The new labor contract for unionized drivers will be discussed the week of July 24, the current contract is set to expire on July 31.
Neither side has given a date or location for when these negotiations will take place, but they did say that decision will be announced soon.
On July 3, we reported that UPS had agreed to remove their two-tier wage system but ultimately the union rejected the company’s proposal, stating it was not the last, best, and final offer, “telling the union the company had nothing more to give,” said Union General President Sean M. O’Brien on June 27.
Since then, UPS Inc. agreed to discard a four-year old, two-tier pay and benefit scale for weekend delivery drivers and package handlers, removal of mandatory overtime provisions and installation of air conditioning in older delivery vehicles and in future newly purchased trucks.
“We are pleased to be back at the negotiating table next week to resolve the few remaining open issues,” the company said in a statement announcing the resumption of talks. “We are prepared to increase our industry-leading pay and benefits, but need to work quickly to finalize a fair deal that provides certainty for our customers, our employees and businesses across the country.”

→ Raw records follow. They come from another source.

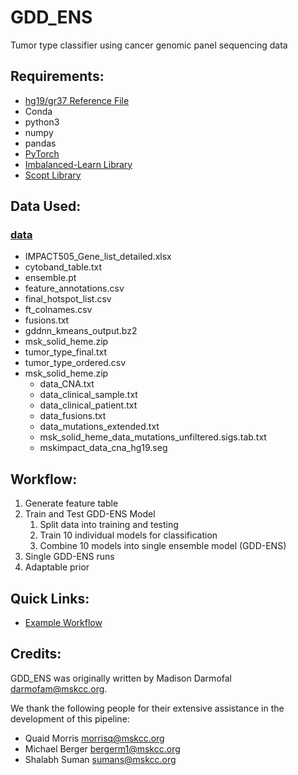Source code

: # GDD_ENS
Tumor type classifier using cancer genomic panel sequencing data
## Requirements:
* [hg19/gr37 Reference File](https://hgdownload.cse.ucsc.edu/goldenpath/hg19/bigZips/)
* Conda
* python3
* numpy
* pandas
* [PyTorch](https://pytorch.org/)
* [Imbalanced-Learn Library](https://imbalanced-learn.org/stable/index.html)
* [Scopt Library](https://scikit-optimize.github.io/stable/index.html)

## Data Used:
### [data](./data/)
* IMPACT505_Gene_list_detailed.xlsx
* cytoband_table.txt
* ensemble.pt
* feature_annotations.csv
* final_hotspot_list.csv
* ft_colnames.csv
* fusions.txt
* gddnn_kmeans_output.bz2
* msk_solid_heme.zip
* tumor_type_final.txt
* tumor_type_ordered.csv
* msk_solid_heme.zip
  - data_CNA.txt
  - data_clinical_sample.txt
  - data_clinical_patient.txt
  - data_fusions.txt
  - data_mutations_extended.txt
  - msk_solid_heme_data_mutations_unfiltered.sigs.tab.txt
  - mskimpact_data_cna_hg19.seg


## Workflow:
1. Generate feature table
2. Train and Test GDD-ENS Model
   1. Split data into training and testing
   2. Train 10 individual models for classification
   3. Combine 10 models into single ensemble model (GDD-ENS)
3. Single GDD-ENS runs
4. Adaptable prior

## Quick Links:
* [Example Workflow](doc/workflow.md)

## Credits:
GDD_ENS was originally written by Madison Darmofal <darmofam@mskcc.org>.

We thank the following people for their extensive assistance in the development of this pipeline:

- Quaid Morris <morrisq@mskcc.org>
- Michael Berger <bergerm1@mskcc.org>
- Shalabh Suman <sumans@mskcc.org>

“The Teamsters’ agreement with UPS is the largest private-sector union contract in North America. UPS Teamsters are demanding the strongest possible contract or are prepared to strike,” the union said on July 19.
Stakeholders in the transportation industry are closely following the negotiations.
“This is very positive. We don’t know what the reason was for this positive development, but it’s much better than posturing and not talking to each other with the deadline looming at the end of the month,” said Paul Bingham, director of transportation consulting with S&P Global Market Intelligence. “It’s better for everyone involved if they are going to work towards a resolution of the contract — I don’t know how you can view it any other way. This is a very positive development.”
“Until your contract is expired you’ve got time to make a deal,” he added. “Both sides are going to suffer if there is a strike and there is no revenue flowing to the company and no wages to the workers. They’re both going to lose in the end, because some shippers will shift to other carriers and not come back. And there will be other challenges to disappointing your customers, that rely on you.”
“I don’t know that either hand has an upper hand, but they need to find a resolution.”
According to Michigan State University Associate Professor for Supply Chain Management Jason Miller, UPS transports roughly 25 million packages daily.
This accounts for 6% of the United States GDP, including vital economic sectors such as healthcare, apparel, spare motor vehicle parts, and electronic components.
Miller goes on to say that due to the volume of work UPS conducts, other carriers like FedEx and DHL would struggle to take on work of that capacity.